Teaching Agents to Build
AI agents are only as good as the instructions they get. We wrote ten.
Agents Have a Cold Start Problem
You've probably tried it. You open an AI assistant, tell it to "build me a Nostr app with Lightning payments," and watch it confidently produce code that's half-right, half-hallucinated. The function names look plausible but don't exist. The imports reference packages that were deprecated two years ago. The relay URL is made up.
This isn't a model problem. It's a context problem. The agent doesn't know where to look, what tools are available, or how the pieces fit together. It's guessing -- and guessing doesn't work when you're dealing with cryptographic keys and real money.
We decided to fix that at the source.
What Skills Are (And Why They Matter)
A skill is a small document that teaches an AI agent how to do one thing well. Not a tutorial. Not a reference manual. A focused set of instructions that gives the agent the right context, the right code patterns, and the right guardrails for a specific task.
Think of it like briefing a new colleague. You wouldn't hand them the entire company wiki. You'd say: "Here's the project. Here's how we do things. Here are the common mistakes. Go."
That's what each skill does for an AI agent working with nostr-core.
Ten Skills, Four Layers
We organized the skills into layers that mirror how you'd actually build something:
Start here. Before writing any code, you need to know where things are. The Nostr ecosystem spans five specification repositories with four different naming conventions. NIPs for the protocol. LUDs for LNURL. NUTs for Cashu. BUDs for Blossom media. The /navigate-nostr skill teaches agents (and humans) how to find the right spec, the right repo, and the right nostr-core module for any feature.
Set up your identity. Every Nostr application starts with a keypair. The /nostr-identity skill covers key generation, mnemonic backup, NIP-05 verification, and the three signer options (direct key, browser extension, remote bunker). It handles the part that most tutorials skip: how to manage keys safely.
Connect a wallet. The /lnbits-mcp skill walks through connecting to LNbits, a free and open-source Lightning wallet. It covers getting an NWC connection string, wiring it up to nostr-core, and optionally setting up the LNbits MCP Server so agents can manage wallets through plain conversation.
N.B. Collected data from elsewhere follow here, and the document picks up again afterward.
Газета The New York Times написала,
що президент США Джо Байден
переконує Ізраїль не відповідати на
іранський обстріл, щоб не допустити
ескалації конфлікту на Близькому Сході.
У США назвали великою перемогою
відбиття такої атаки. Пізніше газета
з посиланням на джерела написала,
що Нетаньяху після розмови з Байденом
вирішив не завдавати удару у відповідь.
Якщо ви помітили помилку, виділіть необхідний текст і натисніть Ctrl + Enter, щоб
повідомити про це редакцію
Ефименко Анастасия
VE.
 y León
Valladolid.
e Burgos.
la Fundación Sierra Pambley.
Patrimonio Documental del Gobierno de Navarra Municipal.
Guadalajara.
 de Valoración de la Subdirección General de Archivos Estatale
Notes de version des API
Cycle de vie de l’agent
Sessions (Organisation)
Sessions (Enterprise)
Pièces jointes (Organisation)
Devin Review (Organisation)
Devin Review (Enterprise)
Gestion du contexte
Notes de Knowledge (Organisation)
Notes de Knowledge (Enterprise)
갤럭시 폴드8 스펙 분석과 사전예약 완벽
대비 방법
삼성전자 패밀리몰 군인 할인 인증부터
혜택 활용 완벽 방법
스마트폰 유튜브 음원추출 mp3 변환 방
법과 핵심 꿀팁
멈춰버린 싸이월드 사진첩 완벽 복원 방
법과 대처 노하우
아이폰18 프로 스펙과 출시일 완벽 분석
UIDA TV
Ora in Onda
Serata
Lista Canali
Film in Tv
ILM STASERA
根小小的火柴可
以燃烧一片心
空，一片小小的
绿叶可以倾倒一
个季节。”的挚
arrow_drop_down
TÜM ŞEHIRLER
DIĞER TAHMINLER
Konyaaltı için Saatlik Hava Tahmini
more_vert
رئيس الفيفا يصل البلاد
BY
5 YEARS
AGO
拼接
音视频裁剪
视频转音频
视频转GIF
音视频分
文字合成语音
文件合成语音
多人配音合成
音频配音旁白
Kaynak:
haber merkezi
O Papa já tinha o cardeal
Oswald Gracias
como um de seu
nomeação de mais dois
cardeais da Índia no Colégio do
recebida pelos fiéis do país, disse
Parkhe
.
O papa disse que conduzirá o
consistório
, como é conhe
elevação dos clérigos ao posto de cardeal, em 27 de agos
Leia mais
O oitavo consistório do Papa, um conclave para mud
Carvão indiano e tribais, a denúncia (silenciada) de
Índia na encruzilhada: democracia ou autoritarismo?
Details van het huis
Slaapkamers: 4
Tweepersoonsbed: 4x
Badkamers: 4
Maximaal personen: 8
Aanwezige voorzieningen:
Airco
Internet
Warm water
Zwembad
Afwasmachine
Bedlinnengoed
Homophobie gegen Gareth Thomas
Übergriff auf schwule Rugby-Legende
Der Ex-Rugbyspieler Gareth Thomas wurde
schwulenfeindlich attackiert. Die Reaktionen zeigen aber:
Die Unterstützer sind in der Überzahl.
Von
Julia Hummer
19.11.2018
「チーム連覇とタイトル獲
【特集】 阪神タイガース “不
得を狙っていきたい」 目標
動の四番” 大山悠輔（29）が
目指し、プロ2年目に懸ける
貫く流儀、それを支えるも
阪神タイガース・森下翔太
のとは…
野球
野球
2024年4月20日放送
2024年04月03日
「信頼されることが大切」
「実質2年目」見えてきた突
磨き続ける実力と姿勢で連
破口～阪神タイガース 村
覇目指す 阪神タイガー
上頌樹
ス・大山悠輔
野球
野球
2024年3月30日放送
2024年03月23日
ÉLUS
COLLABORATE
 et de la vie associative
Build things. This is where the bulk of the skills live:
/nostr-messaging-- private DMs, public notes, chat channels, groups, real-time subscriptions/nostr-social-- threads, reactions, reposts, articles, follow lists, badges, calendar events, zaps/lightning-pay-- every payment pattern: invoices, Lightning Addresses, fiat conversion, keysend/wallet-monitor-- transaction history, live notifications, analytics/lightning-agent-- a complete, copy-paste agent class that ties wallet, messaging, and identity together
And for developers who need to go deeper, /nwc-integrate handles generic wallet setup and /nostr-primitives exposes the raw protocol surface across 48 NIPs.
What This Changes
Without skills, an agent working with Nostr has to figure out everything from scratch. Which NIP covers zaps? What's the import path for gift-wrapped DMs? How do you check if a wallet supports a specific method before calling it? Every question is an opportunity for the agent to guess wrong.
With skills loaded, the same agent has the answers in context. It knows the function signatures, the error types, the security rules. It knows to check getInfo().methods before calling payInvoice. It knows to use NIP-17 for DMs instead of the deprecated NIP-04. It knows to call nwc.close() in error paths.
The difference isn't subtle. It's the difference between generated code that looks right and generated code that works.
Designed for Humans Too
Here's the thing about good AI instructions: they're also good human instructions.
Every skill is a markdown file you can open and read. The code examples are real, complete, and runnable. The patterns are the same ones you'd use in production. If you're a developer who's never worked with Nostr before, reading through /nostr-identity and /nostr-messaging will teach you the fundamentals faster than most tutorials.
Skills are not hidden configuration files. They're documentation with a specific audience in mind. The AI agent is one audience. You're the other.
No Vendor, No Lock-In
A deliberate choice: every skill points to open protocols and open-source tools.
The wallet examples use LNbits (free, self-hosted) and standard NWC connection strings that work with any compatible wallet. The relay examples use public relays. The signing examples cover all three options (direct key, browser extension, remote signer) without assuming which one you'll choose.
If you swap LNbits for another NWC provider, the skills still work. If you swap relays, the skills still work. That's what building on protocols instead of products gets you.
Try It
Install the nostr-core plugin in Claude Code:
/plugin install nostr-core-org/nostr-coreThen ask your agent to build something. Create a Lightning-enabled bot. Set up an identity. Build a social feed. The skills load automatically based on what you're doing.
Or just read them directly in the skills/ directory. They're short, focused, and written to be useful whether you're an AI or a person.
Ten skills. One protocol. Everything an agent needs to build on Nostr.